Polybrominated diphenyl ethers (PBDEs) are a class of widely-used flame retardants which have been found to persist, bioaccumulate, and potentially affect development in animals. Exposure to PBDEs can be through both diet and the environment and is generally estimated by measuring PBDEs in blood, adipose tissue, muscle, or milk samples. Using rats as a model, we investigated tissue distribution of PBDEs after oral administration and evaluated a suitable matrix for body burden estimation. Male rats were administered dust or corn oil containing 8 or 6 micrograms PBDEs kg-1 body wt, respectively, in the diet for 21 days (N = 4 rats per treatment), and the concentration of 15 PBDEs were measured in various tissues, plasma, and feces. PBDEs were found in all tissues, including the brain, and showed no difference in distribution patterns between treatments for most PBDEs.
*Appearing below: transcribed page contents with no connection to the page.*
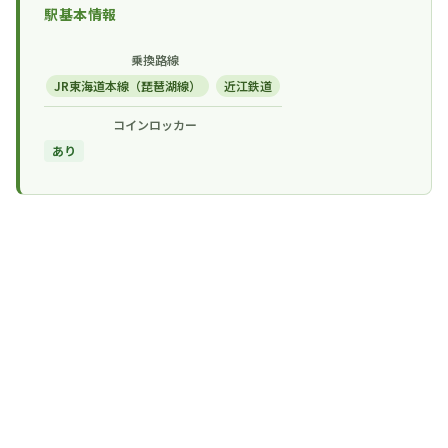
駅基本情報
乗換路線
JR東海道本線（琵琶湖線）
近江鉄道
コインロッカー
あり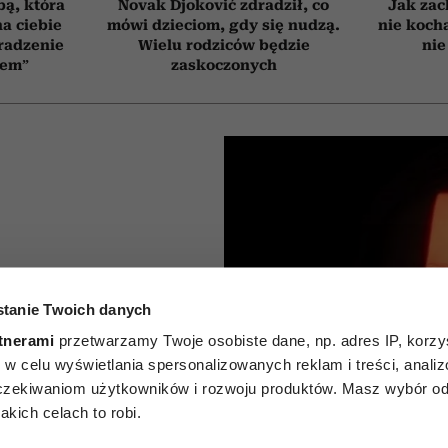
bą, która
Novak Djoković zdradził, co
Jak zac
a ciebie
mówi dzieciom, gdy się nudzą.
nie koch
radzenie
Wielu rodziców będzie
nie
zem”
zaskoczonych
zy mówią
tanie Twoich danych
często
tnerami
przetwarzamy Twoje osobiste dane, np. adres IP, korzys
ie, w celu wyświetlania spersonalizowanych reklam i treści, anali
 innym
zekiwaniom użytkowników i rozwoju produktów. Masz wybór odn
kich celach to robi.
łasnej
Tri- to hexa-BDEs comprised >80% of the total PBDEs in the adipose, brain, kidney, lung, and residual carcass, but <40% in the liver and plasma. The ratio of the lipid-weight concentration of tri- to hexa-BDEs in adipose tissue, residual carcass, and plasma was 1:1:2. For the hepta- to nona-BDEs, lipid-weight concentrations increased from adipose tissue to residual carcass to plasma in the ratio 0.3:1:>4. BDE-209 was the dominant congener in the liver and plasma, but was not detected in the adipose tissue or carcass. In summary, the lower brominated congeners tended to distribute equally into lipids implying both adipose tissue and plasma would be suitable matrices for biomonitoring. Plasma was the best matrix for detection of the higher brominated congeners (especially BDE-209), although on a lipid-weight basis tended to over-estimate the total body burdens.